Chapitre 1
le Site Éditorial

Les sottises qu’on fait, qu’on dit & qu’on écrit étant plus multipliées que la race de Jacob, & que les sables de la mer, il est difficile de faire un choix. Toutes ces innombrables vessies accumulées les unes sur les autres dans le goufre de l’oubli, crévent au moment qu’elles sont formées, & il en résulte un immense nuage dans lequel on ne discerne rien. [...]
Dans ce vaste tourbillon de nos impertinences, nous avons choisi discrettement quelques-unes des plus légères pour les faire surnager un jour ou deux, elles amuseront les oisifs & les oisives ; après quoi elles iront trouver le Journal de Trévoux, l’Année Littéraire, & d’autres efforts de l’esprit humain consacrés à l’éternité ; j’entends l’éternité du néant.
Recueil des facéties parisiennes,
Préface, pp. III-IV.

Avant d’examiner les modalités de sa diffusion, il s’agit de faire le point sur la présentation matérielle concrète de l’“ objet ” pamphlet. Ces considérations nous invitent ainsi à nous pencher sur la question du site éditorial susceptible d’accueillir ce type de textes. On s’aperçoit alors que si la plupart des pamphlets connaissent d’abord une édition en “ feuilles ”, éventuellement « brochées490 », le destin de certains textes les amène à trouver place dans différents types de recueils, factices ou imprimés. Nous le verrons notamment dans le cas de Voltaire, soit que ses textes présentent une “ qualité ” supérieure à celle des autres pamphlets, soit que la notoriété de leur auteur explique que ses éditeurs n’aient rien voulu laisser “ perdre ” de cet écrivain, les pamphlets figurent enfin parfois dans les éditions successives des volumes d’oeuvres complètes.

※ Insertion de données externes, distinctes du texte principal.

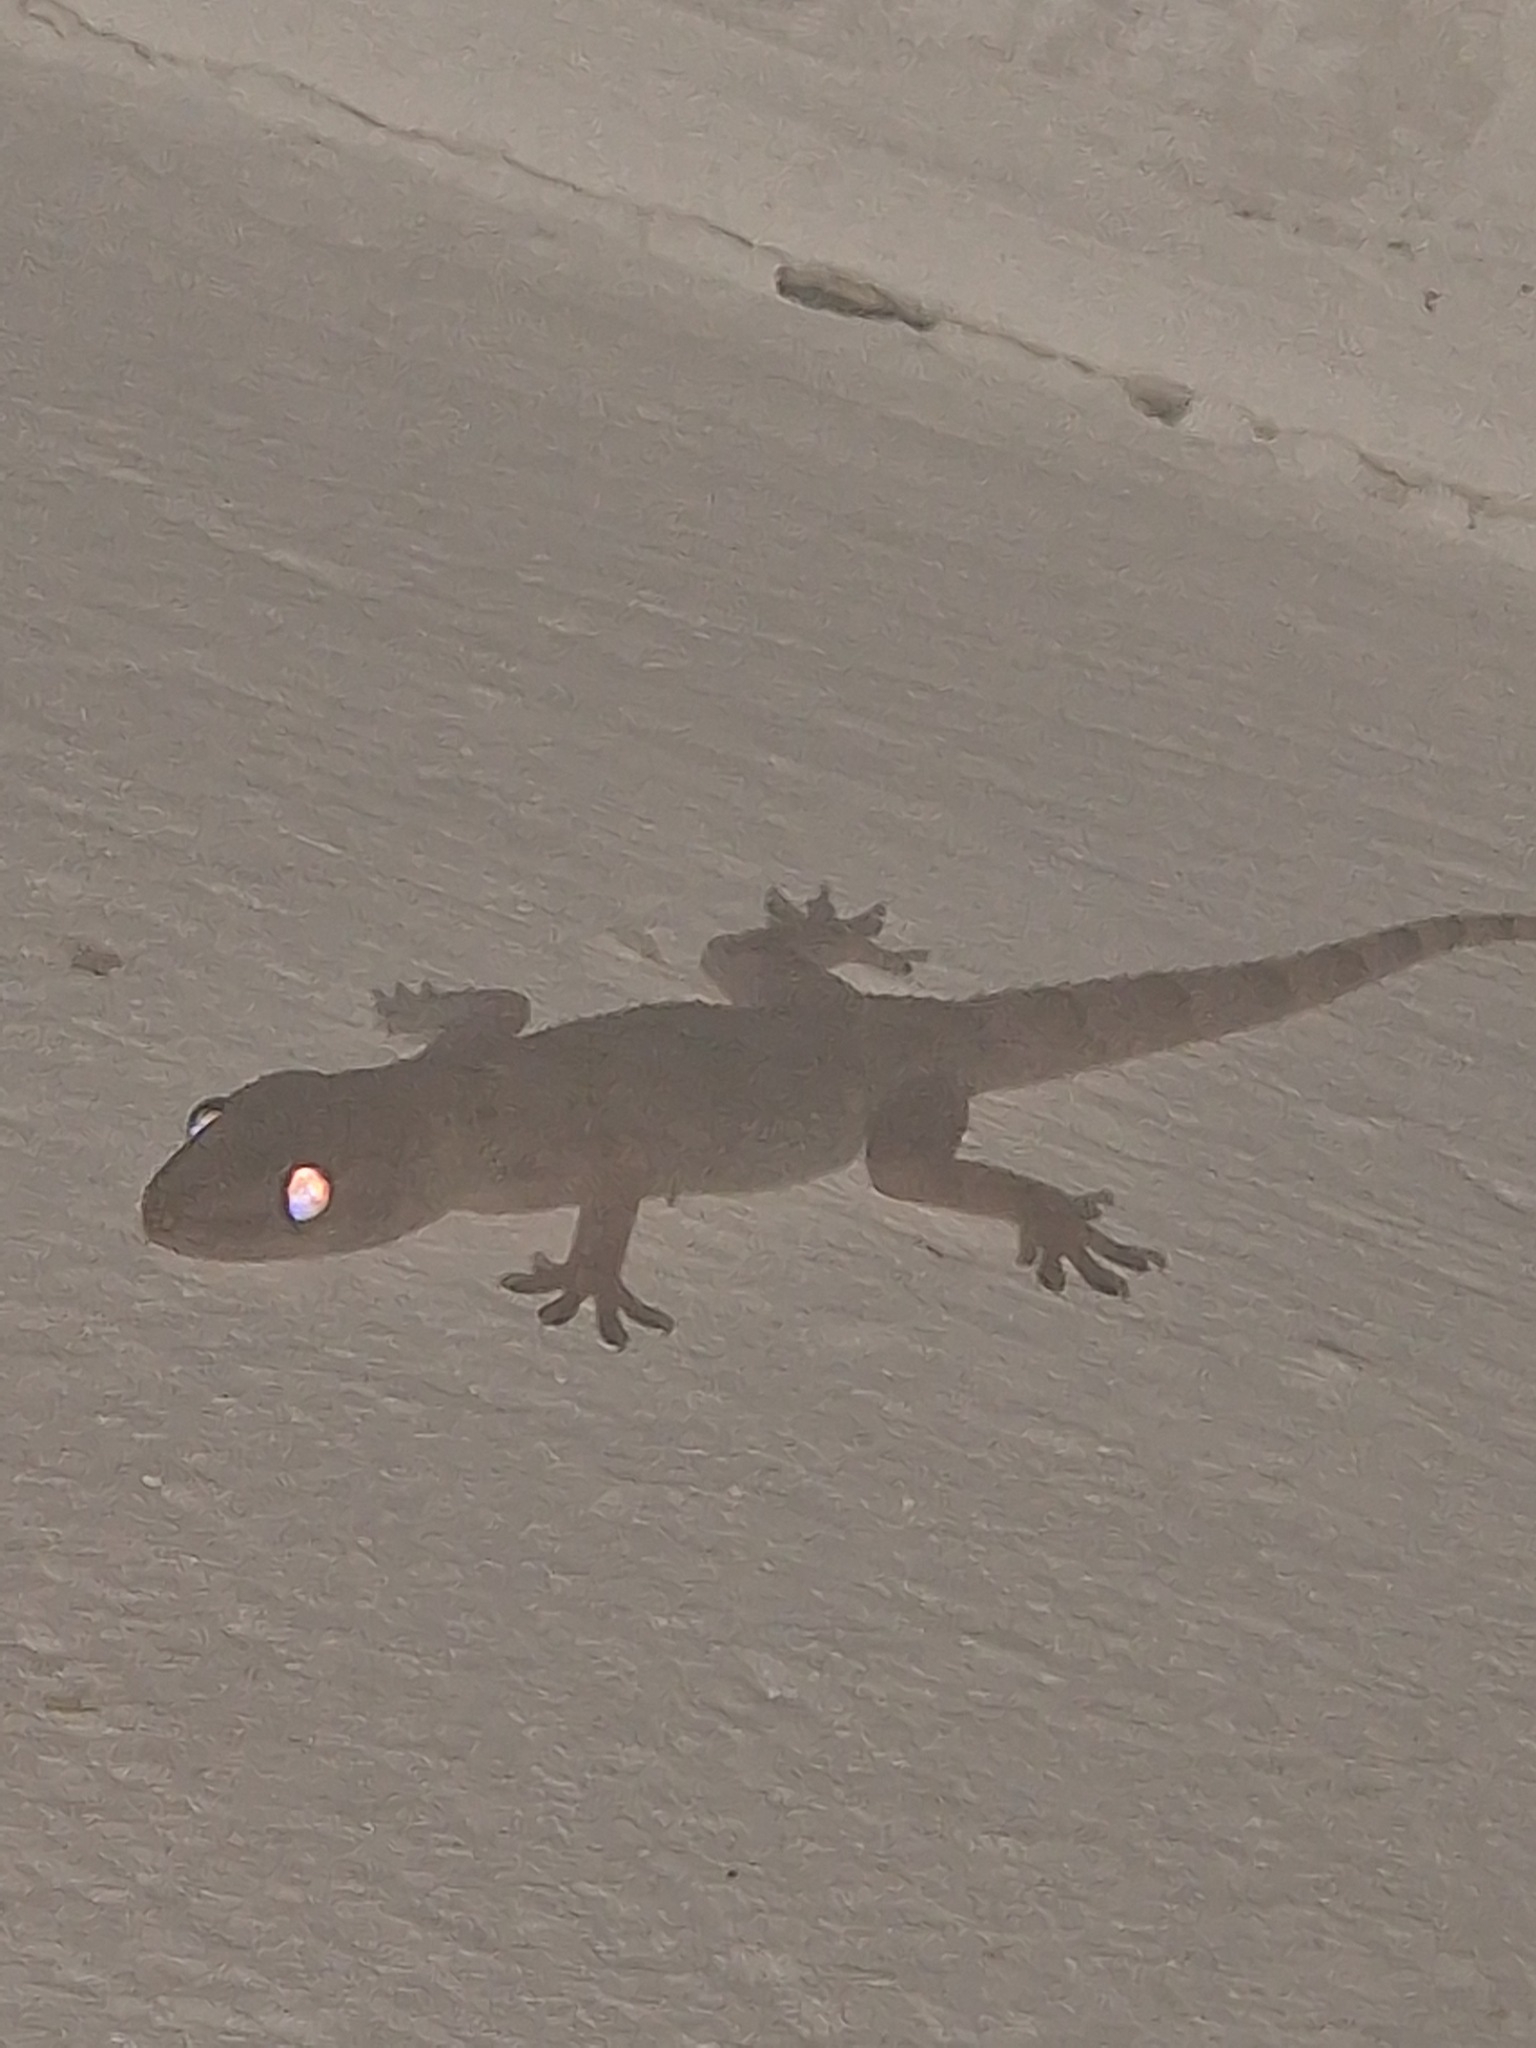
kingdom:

Ces éditions et rééditions nous amèneront alors à nous interroger sur l’émergence d’un péritexte491 qui peu à peu entoure le texte des pamphlets.

Notes
490.

 De là le terme de « brochure » par lequel peut être désigné un pamphlet. Voir notre première partie, à l’article “ Brochure ”.

491.

 Nous empruntons cette expression à Gérard Genette, qui la définit dans Seuils (Paris, Le Seuil, 1987), pp. 7-11. Le “ péritexte ” est inclus dans la catégorie plus vaste du “ paratexte ”. Car le “ paratexte ” comprend aussi ce que Gérard Genette « baptise, faute de mieux, épitexte », et qui consiste dans « tous les messages qui se situent, au moins à l’origine, à l’extérieur du livre : généralement sur un support médiatique (interviews, entretiens), ou sous le couvert d’une communication privée (correspondances, journaux intimes, et autres) » (pp. 10-11). Cet “ épitexte ” sera pris en compte notamment dans notre chapitre 3, lorsqu’il sera question de la publicité orchestrée autour du pamphlet, et du retentissement auquel le pamphlet peut donner lieu.